→ Source text:
..............................

Accessible, adaptable low-cost housing in Egypt

Dr. Safaa M. Issa Abdou, Development & Popular Housing Co., Cairo, Egypt

 

Contents

 

Introduction

Architecture is a measure of society's advancement or retardation and a record of nations' civilization. Man is civilization's creator and its primary architect who set its foundations and raised its magnificent, tall edifices. And for Man there has always been the pursuit of civilization, freedom and equality.

 

Religions with their human principals had a great effect in getting society's interest in man's right to live, with all that could be ingrained in this right, and what is required from ongoing political systems. Sometimes this right was threatened, but it has always been a goal and a requirement that thinkers' views, philosophers' writings and artists' - including the architects' - works stressed its importance.

 

It has been well-known that society's guarantee and provision of all human rights, related to Man's Godly right to live, is a proof of a high standard of civilization. Thus, we found that the individual enjoys justice, equality as well as personal and political freedom in advanced countries.

 

Justice and equality imply equal opportunities in all aspects of social life for all society's members; and in order for everyone to enjoy equal opportunities there is a need to provide the services helping all citizens to participate in various living activities.

..............................

→ Entries shown:

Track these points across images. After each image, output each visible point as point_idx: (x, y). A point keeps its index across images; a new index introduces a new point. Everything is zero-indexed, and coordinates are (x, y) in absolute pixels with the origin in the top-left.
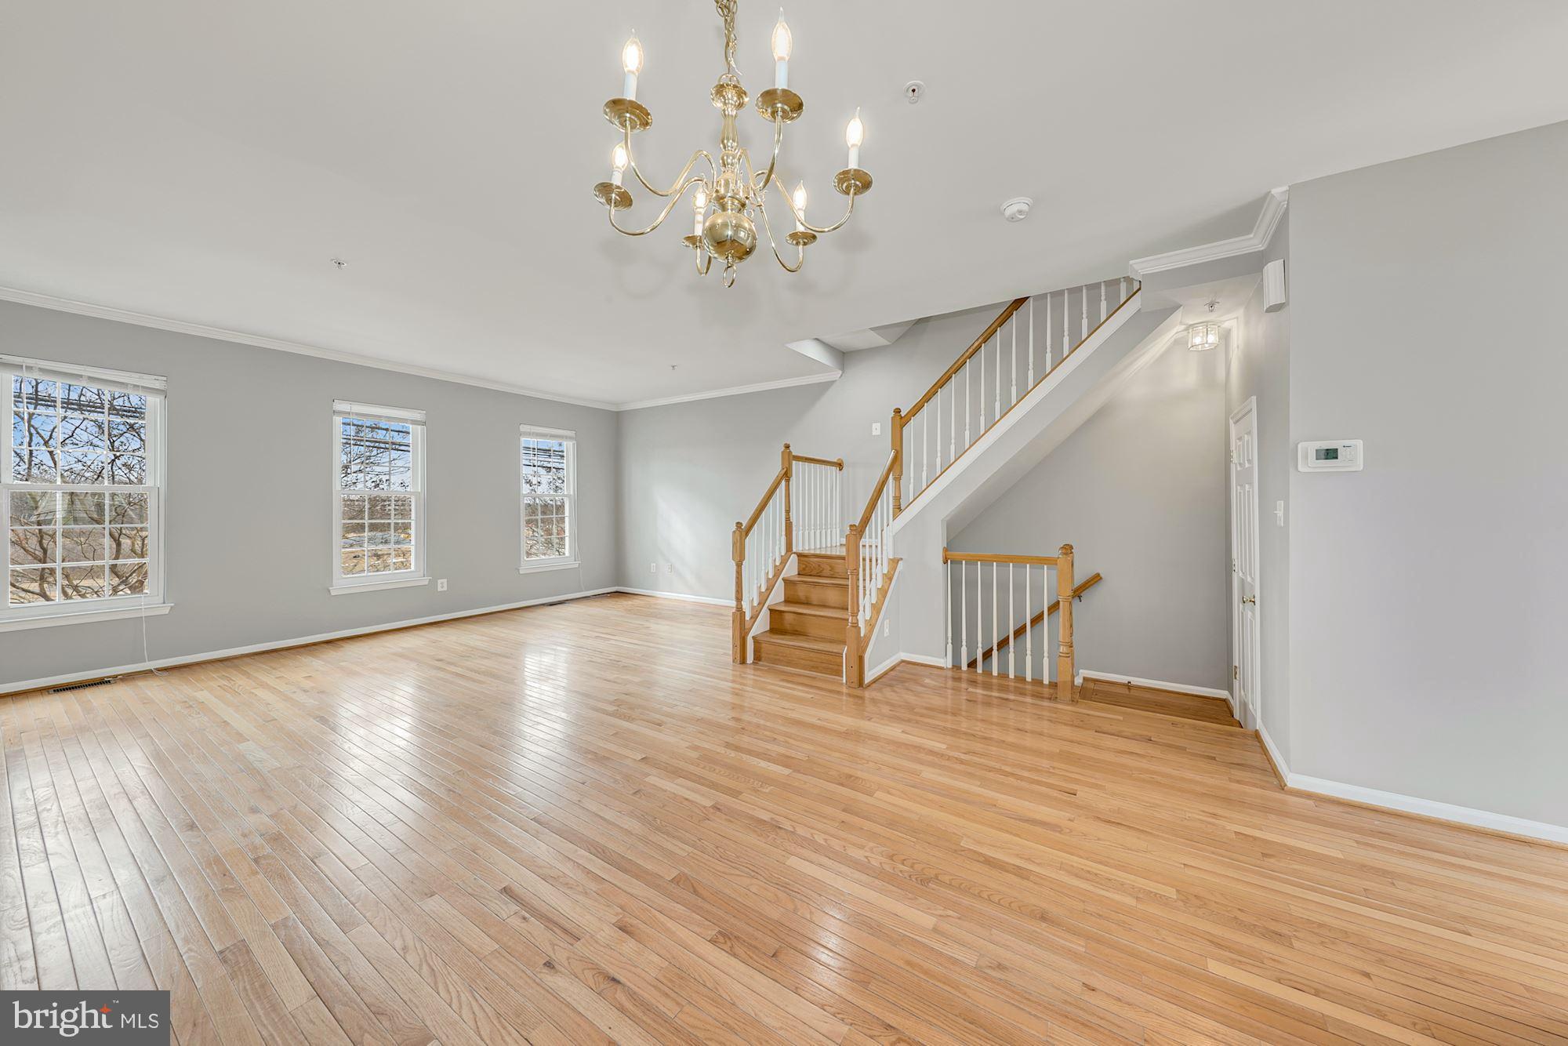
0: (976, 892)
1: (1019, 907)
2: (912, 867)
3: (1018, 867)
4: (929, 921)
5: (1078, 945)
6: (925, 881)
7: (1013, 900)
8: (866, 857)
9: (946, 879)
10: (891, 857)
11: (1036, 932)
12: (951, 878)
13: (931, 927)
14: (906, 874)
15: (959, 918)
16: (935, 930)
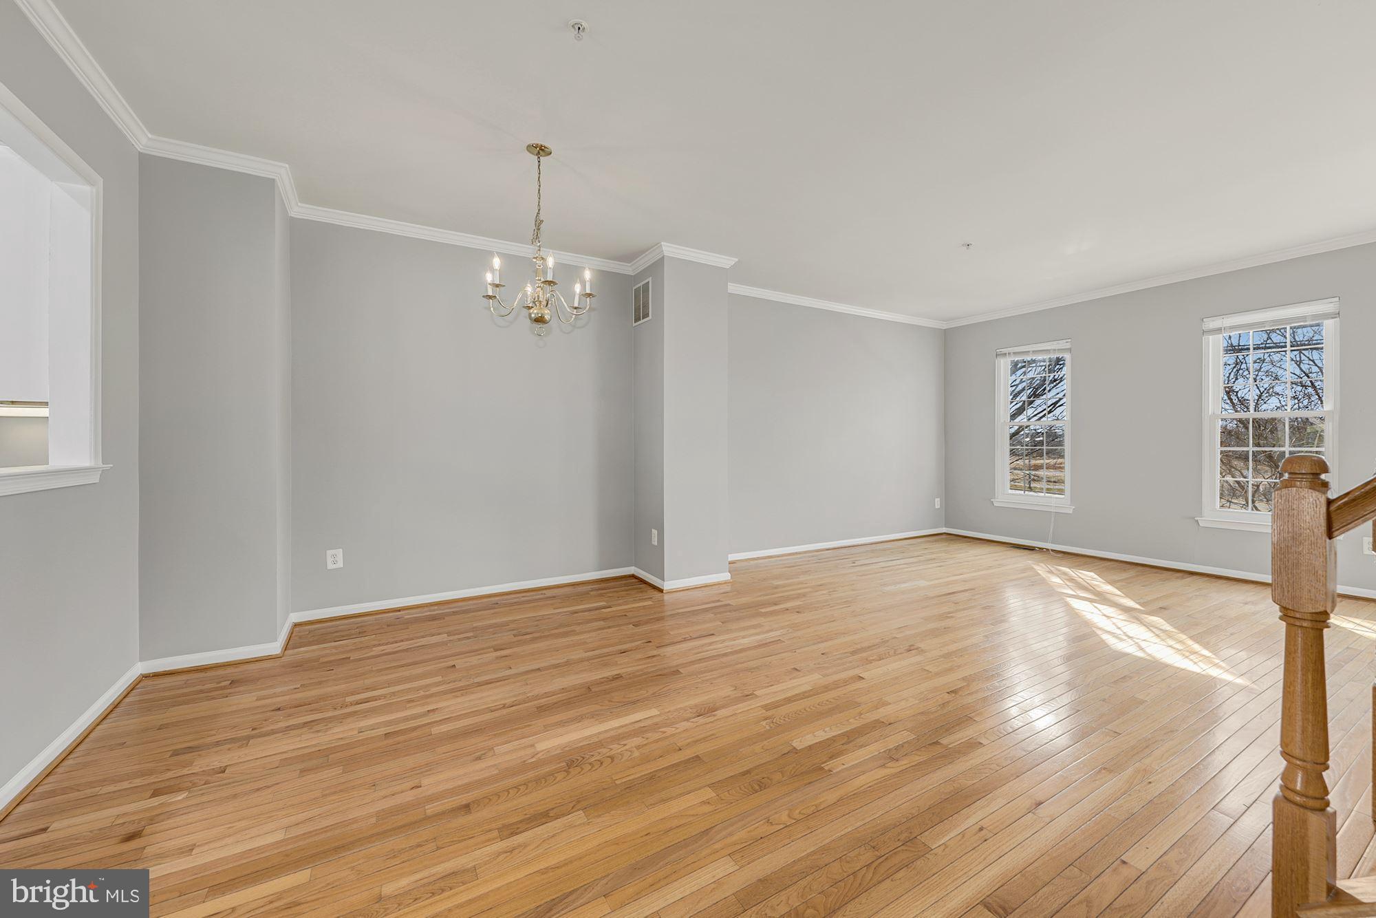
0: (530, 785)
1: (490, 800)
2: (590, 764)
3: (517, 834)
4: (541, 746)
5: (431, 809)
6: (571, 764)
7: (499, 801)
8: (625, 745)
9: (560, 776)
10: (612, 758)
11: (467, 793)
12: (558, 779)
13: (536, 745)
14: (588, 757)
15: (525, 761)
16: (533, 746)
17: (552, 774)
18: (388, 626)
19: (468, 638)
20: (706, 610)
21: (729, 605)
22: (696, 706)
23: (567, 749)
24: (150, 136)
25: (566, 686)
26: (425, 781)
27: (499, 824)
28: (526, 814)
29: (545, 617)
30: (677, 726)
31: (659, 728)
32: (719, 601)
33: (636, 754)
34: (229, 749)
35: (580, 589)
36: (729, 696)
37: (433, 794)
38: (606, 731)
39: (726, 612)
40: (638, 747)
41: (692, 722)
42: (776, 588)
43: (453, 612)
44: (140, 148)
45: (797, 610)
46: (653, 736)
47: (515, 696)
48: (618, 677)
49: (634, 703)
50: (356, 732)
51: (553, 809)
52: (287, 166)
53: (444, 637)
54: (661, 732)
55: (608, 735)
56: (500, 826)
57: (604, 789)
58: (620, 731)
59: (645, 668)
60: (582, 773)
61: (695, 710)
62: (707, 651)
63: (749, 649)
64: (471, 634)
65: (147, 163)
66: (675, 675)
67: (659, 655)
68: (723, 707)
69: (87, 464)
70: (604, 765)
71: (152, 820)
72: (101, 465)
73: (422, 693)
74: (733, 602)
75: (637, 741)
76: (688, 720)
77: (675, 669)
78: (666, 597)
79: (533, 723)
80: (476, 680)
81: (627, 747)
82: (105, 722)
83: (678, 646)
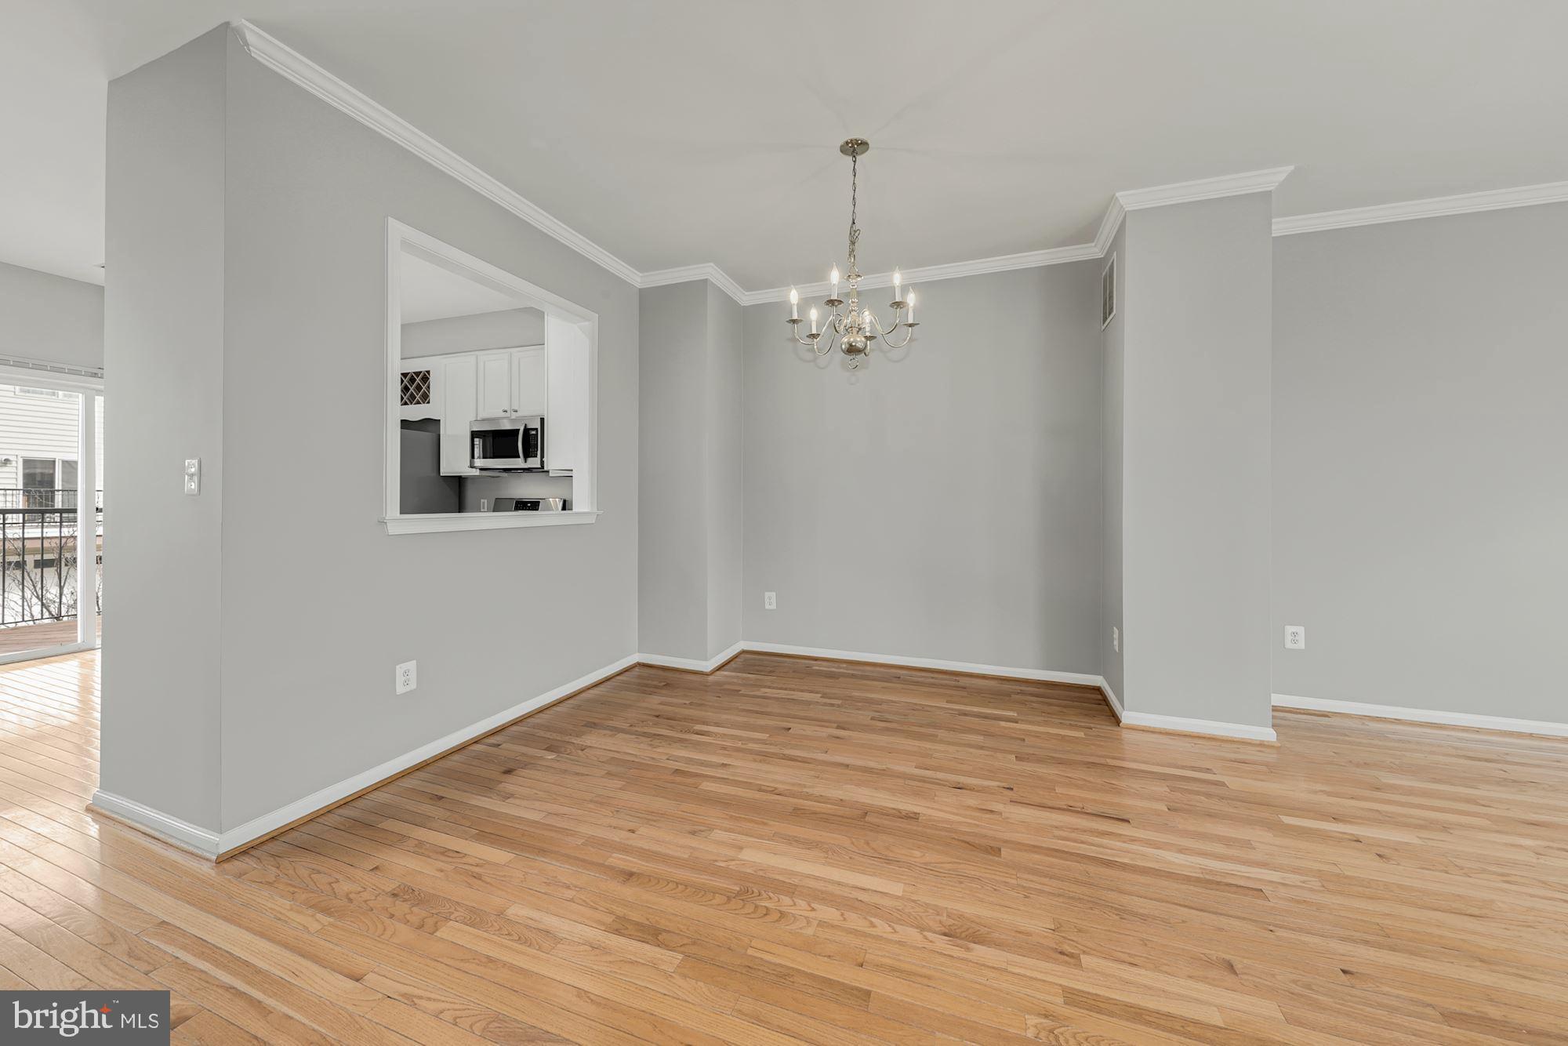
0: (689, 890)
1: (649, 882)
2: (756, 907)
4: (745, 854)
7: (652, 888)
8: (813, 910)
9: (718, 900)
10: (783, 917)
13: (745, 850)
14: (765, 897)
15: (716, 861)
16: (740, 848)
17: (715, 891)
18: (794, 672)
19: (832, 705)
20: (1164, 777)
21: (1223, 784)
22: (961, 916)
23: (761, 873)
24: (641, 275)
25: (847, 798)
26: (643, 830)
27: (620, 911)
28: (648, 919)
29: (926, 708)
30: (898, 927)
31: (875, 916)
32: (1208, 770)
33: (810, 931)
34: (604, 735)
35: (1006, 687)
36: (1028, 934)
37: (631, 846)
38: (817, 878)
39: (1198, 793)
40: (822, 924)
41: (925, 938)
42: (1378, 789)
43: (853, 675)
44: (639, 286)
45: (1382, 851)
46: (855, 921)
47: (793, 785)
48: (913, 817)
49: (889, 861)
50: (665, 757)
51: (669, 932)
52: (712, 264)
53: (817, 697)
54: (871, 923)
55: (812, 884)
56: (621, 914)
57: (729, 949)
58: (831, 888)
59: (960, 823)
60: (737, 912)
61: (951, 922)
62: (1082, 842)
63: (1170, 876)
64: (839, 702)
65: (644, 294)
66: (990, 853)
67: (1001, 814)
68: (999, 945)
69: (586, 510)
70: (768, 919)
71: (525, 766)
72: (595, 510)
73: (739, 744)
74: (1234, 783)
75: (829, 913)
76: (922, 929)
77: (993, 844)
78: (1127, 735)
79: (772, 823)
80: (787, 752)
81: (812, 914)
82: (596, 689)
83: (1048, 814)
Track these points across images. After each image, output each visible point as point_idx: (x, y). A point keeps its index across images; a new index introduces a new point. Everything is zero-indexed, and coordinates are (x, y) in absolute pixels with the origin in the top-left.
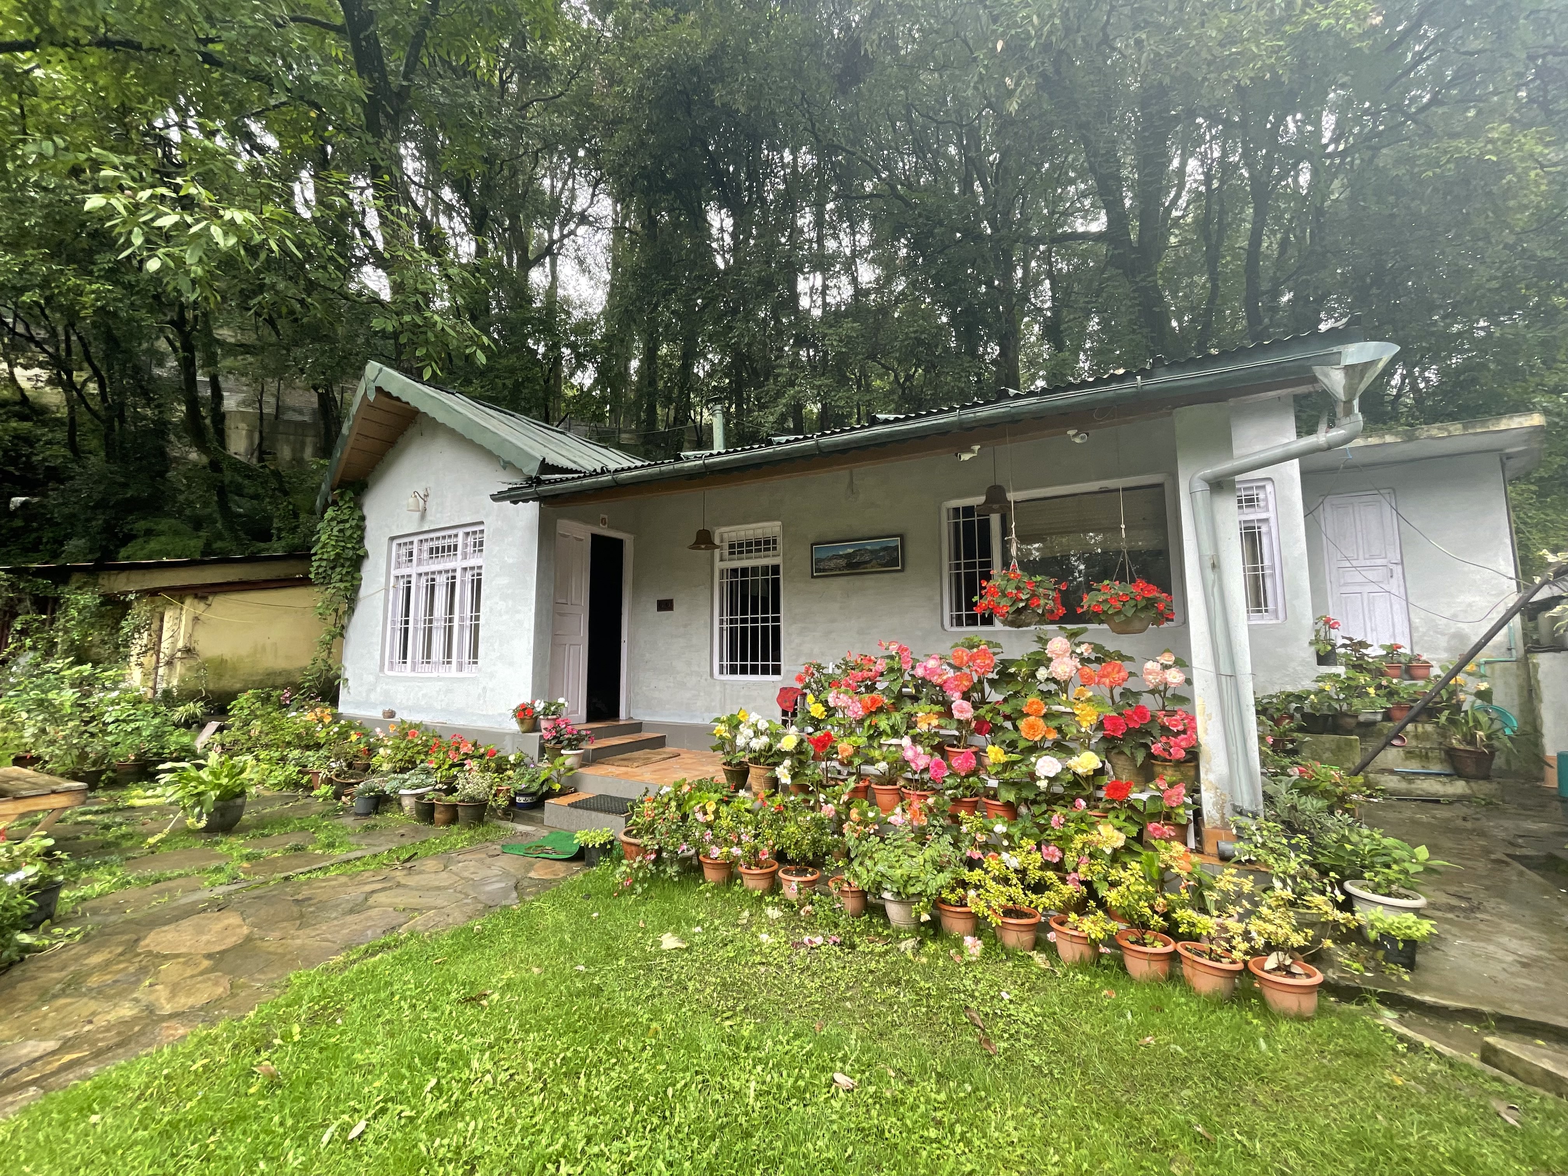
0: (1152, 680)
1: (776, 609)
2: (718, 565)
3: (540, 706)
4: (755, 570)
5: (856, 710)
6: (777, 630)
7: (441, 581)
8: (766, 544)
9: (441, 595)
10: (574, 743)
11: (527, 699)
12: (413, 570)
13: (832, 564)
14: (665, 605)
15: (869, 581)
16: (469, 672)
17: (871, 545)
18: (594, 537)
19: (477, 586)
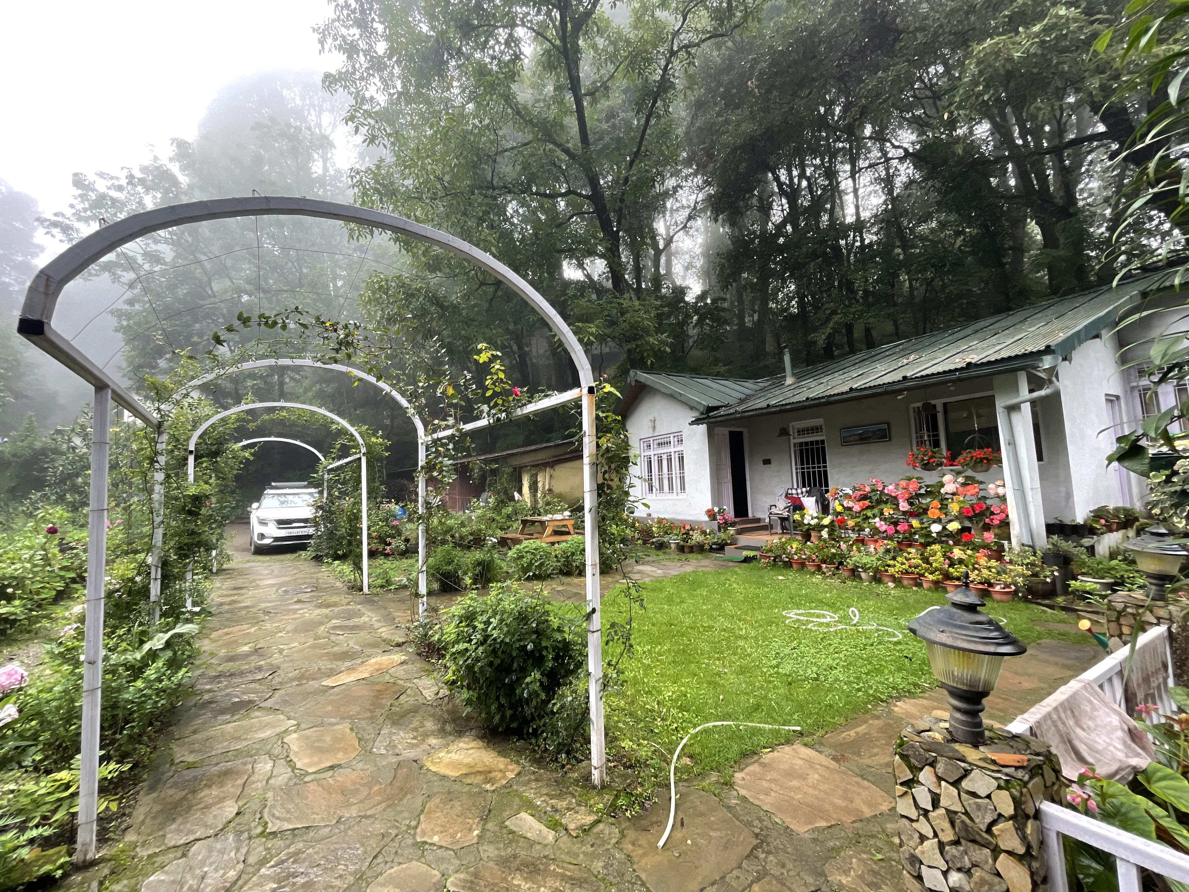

..............................

→ Task requirements:
A. Answer these questions from the introduction on low-cost housing in Egypt.
(i) Apart from a record of nations' civilization, what does the introduction say architecture is a measure of?
(ii) What does it call a proof of a high standard of civilization?
(iii) What does it say justice and equality imply?
B. In the introduction on low-cost housing in Egypt, shorten the paragraph beginning "Religions with their human" while keeping its main facts.
C. Write the next part of the introduction on accessible, adaptable low-cost housing in Egypt, picking up after its final sentence.

→ Your written answers:
A.
(i) Society's advancement or retardation.
(ii) Society's guarantee and provision of all human rights related to Man's Godly right to live.
(iii) Equal opportunities in all aspects of social life for all of society's members.

B. Religions did much to turn society's interest toward man's right to live, with everything that right entails and demands of political systems. Though sometimes threatened, this right has always been a goal and a requirement, and thinkers, philosophers and artists, architects among them, have stressed its importance.

C.
Hence, we become aware of the way the architect interacts in all sides of society's life. The architect has always been the means to create all that reduces people's suffering and social ailments. He is capable of providing the work that realizes equality and justice through a safe, accessible environment that allows all citizens to participate (according to their capabilities) in their country's development and advancement. This requires a broad perspective from the architect in order to provide the needs of all society's members, not only non-disabled persons with idealistic measures who have always been the basis of architecture design standards. Society includes a considerable growing minority of disabled individuals, which statistics have shown are 10 per cent, and that is due either to sickness, accidents, wars, congenital causes, aging or daily life stresses.

 

Accessible housing

Conseil International du Batiment CIB at the Royal Institute of Technology in Sweden, through establishing the W84 Commission, aims at building non-handicapping environments in order to mainstream disabled individuals. Disabled individuals cannot participate in social life and its activities while residing in institutions. Hence, the need to provide housing units that accommodate the members of this group and fulfil their needs.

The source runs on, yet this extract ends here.